Segundo os relatórios técnicos anexados ao processo, o abrigo acolhia 69 residentes, sendo 58 idosos e 11 pessoas com deficiência. Entre os problemas identificados estavam a oferta inadequada de alimentação, a falta de controle sobre documentos pessoais e medicamentos dos residentes, além da permanência dos acolhidos em ambientes considerados desorganizados e insalubres.
As equipes de fiscalização também encontraram forte odor de fezes e urina em diversos espaços do imóvel. As roupas dos residentes eram armazenadas de forma inadequada, com mistura de peças limpas e sujas contendo resíduos biológicos.
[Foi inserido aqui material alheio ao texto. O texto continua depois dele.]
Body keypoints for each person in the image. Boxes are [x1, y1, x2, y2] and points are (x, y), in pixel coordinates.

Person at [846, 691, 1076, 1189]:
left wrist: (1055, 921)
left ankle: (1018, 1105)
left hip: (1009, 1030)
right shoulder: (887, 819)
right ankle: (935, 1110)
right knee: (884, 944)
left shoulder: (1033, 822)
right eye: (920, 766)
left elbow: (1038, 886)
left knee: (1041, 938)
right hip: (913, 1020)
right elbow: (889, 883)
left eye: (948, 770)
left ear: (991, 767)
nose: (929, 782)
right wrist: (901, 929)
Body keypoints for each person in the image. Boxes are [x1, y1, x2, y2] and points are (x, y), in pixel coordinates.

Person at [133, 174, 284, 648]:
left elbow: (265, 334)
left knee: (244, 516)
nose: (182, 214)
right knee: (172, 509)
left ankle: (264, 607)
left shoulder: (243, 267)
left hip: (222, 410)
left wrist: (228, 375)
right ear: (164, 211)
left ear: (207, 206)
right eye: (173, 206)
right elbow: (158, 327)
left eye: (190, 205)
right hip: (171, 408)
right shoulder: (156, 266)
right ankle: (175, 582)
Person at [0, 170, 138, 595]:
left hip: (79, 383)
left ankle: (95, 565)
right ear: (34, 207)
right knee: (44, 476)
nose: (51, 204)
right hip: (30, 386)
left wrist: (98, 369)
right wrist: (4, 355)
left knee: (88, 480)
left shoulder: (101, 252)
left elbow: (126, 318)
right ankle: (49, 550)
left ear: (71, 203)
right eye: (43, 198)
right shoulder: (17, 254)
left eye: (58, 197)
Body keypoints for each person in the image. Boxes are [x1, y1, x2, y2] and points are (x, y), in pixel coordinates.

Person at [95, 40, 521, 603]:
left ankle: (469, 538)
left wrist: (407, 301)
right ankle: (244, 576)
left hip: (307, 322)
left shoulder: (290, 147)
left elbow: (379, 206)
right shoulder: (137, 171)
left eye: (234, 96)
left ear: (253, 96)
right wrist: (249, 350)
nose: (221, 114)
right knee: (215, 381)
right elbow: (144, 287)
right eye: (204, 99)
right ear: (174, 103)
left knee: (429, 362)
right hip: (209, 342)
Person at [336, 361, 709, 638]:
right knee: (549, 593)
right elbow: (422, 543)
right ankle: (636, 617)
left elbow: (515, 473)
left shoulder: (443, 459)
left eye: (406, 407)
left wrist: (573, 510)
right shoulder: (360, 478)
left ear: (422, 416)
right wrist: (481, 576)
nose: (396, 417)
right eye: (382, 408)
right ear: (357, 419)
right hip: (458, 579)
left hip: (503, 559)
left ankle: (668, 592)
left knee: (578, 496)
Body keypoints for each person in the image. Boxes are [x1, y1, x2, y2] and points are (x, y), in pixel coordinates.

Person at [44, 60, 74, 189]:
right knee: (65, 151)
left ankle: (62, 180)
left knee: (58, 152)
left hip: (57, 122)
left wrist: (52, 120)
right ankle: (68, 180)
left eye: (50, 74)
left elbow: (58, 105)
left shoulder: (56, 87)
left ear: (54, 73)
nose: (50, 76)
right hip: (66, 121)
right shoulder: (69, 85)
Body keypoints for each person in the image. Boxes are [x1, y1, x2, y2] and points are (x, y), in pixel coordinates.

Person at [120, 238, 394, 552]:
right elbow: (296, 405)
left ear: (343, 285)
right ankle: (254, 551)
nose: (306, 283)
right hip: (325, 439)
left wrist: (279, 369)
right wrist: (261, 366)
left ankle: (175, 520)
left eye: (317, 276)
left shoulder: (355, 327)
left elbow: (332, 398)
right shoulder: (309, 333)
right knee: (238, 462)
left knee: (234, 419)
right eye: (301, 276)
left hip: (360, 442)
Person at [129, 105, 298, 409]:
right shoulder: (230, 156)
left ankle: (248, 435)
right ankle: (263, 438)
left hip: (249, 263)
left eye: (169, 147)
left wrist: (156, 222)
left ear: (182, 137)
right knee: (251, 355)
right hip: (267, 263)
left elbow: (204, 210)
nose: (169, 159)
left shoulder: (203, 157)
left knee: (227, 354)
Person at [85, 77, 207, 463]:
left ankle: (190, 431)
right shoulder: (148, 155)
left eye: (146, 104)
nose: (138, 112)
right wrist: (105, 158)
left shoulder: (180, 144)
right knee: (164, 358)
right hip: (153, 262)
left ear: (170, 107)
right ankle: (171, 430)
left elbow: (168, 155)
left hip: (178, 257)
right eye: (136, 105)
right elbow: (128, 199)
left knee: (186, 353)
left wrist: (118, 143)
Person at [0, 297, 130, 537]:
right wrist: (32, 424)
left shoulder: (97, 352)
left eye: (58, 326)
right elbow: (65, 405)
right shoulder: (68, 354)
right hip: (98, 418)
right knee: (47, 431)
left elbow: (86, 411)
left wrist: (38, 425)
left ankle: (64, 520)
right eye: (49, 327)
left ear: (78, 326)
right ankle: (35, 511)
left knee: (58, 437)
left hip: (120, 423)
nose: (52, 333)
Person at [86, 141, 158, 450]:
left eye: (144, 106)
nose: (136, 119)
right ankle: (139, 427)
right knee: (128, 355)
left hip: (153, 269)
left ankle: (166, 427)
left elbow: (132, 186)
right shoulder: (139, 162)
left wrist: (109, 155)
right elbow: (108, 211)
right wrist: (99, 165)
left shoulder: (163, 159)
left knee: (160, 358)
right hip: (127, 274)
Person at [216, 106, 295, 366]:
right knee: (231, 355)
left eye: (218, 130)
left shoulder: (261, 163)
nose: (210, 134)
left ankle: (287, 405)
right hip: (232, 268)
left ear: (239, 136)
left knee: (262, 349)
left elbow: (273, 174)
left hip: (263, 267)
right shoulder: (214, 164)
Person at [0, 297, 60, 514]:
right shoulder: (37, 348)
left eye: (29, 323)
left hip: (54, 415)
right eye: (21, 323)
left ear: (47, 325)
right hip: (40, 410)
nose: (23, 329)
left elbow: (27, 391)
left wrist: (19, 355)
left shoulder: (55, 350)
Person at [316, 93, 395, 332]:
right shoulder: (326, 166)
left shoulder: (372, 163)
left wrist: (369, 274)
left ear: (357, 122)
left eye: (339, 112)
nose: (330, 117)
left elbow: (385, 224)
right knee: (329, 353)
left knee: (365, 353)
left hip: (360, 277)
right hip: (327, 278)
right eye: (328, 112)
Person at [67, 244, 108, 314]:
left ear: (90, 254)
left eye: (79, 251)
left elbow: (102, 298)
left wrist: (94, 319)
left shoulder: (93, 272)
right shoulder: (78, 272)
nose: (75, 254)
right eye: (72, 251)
De acordo com os relatórios, a falta de higienização adequada e o uso compartilhado das roupas provocaram casos de coceira intensa e lesões compatíveis com escabiose em parte dos moradores.
A situação de saúde de alguns acolhidos também chamou a atenção das autoridades. Durante um mutirão realizado no local, profissionais da área médica avaliaram os residentes e identificaram quatro idosos que necessitavam de encaminhamento imediato para uma Unidade de Pronto Atendimento (UPA). Entre os casos registrados estavam rebaixamento do nível de consciência, necrose em membros e erisipela.
Outro ponto destacado pelo Ministério Público foi o histórico da responsável pela instituição. Conforme apurado pelo órgão, ela teria transferido o funcionamento do estabelecimento entre diferentes municípios para evitar a fiscalização dos órgãos públicos. Antes de se instalar em Macaíba, a estrutura já teria funcionado em Extremoz e em São Gonçalo do Amarante.
Com a decisão judicial, o MPRN busca garantir a proteção dos residentes e a adoção de medidas urgentes para regularizar a situação da instituição e assegurar condições dignas de acolhimento aos idosos e pessoas com deficiência que vivem no local.